Apple introduced its refreshed push into artificial intelligence (AI) with ‘Apple Intelligence’ at WWDC 2024 in June. The company announced that iOS 18, iPadOS 18, and macOS Sequoia will support Apple Intelligence, as the AI features are supposed to be resource intensive. The enhancements come from the use of generative large-language models which have been trending in the industry.
Below is an excerpt from The Talk Show Live from WWDC 2024 when Daring Fireball’s John Gruber asked Apple executive officers regarding the exclusivity of Apple Intelligence to only the latest iPhone Pro models:

Giannandrea: “So these models, when you run them at run times, it’s called inference, and the inference of large language models is incredibly computationally expensive. And so it’s a combination of bandwidth in the device, it’s the size of the Apple Neural Engine, it’s the oomph in the device to actually do these models fast enough to be useful. You could, in theory, run these models on a very old device, but it would be so slow that it would not be useful.
Gruber: “So it’s not a scheme to sell new iPhones?”
Joswiak: “No, not at all. Otherwise, we would have been smart enough just to do our most recent iPads and Macs, too, wouldn’t we?”

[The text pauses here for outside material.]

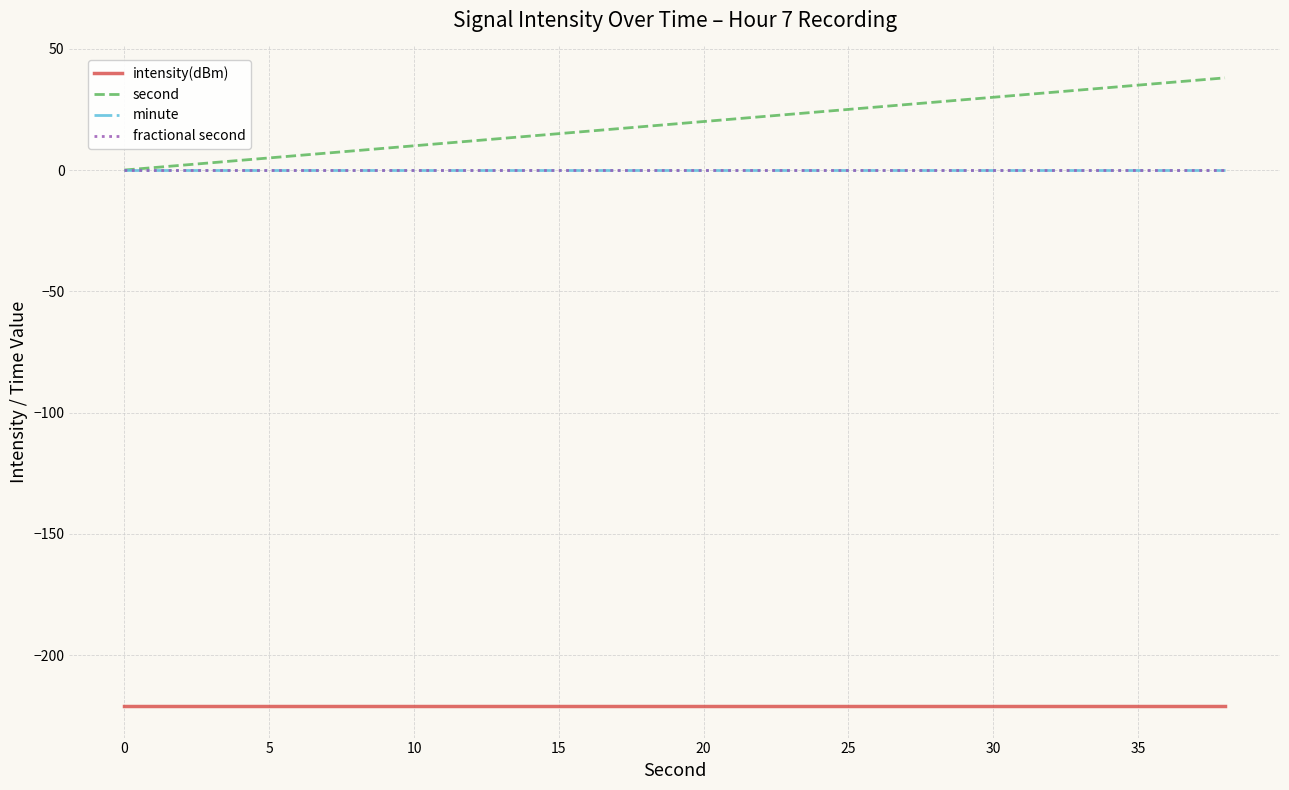

Which series has the widest spread of values?

second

In addition to that, Apple’s software engineering chief Craig Federighi mentioned that the company always tries to bring new features to older devices. However, added that Apple Intelligence requires “hardware” to run and quipped Apple Intelligence as an “extraordinary thing” to run on an iPhone.
Apple Intelligence is resource intensive
Federighi added that the iPhone 15 Pro models are equipped with the A17 Pro chip which is 2x faster than the A16 chip on the standard iPhone 15 models. System memory (RAM) is also an important aspect to run the new Apple Intelligence features and Apple has set the baseline as minimum of 8GB RAM.
Apple is expected to release the iPhone 16 series in September. It is likely that all the iPhone 16 series devices will be capable of running Apple Intelligence.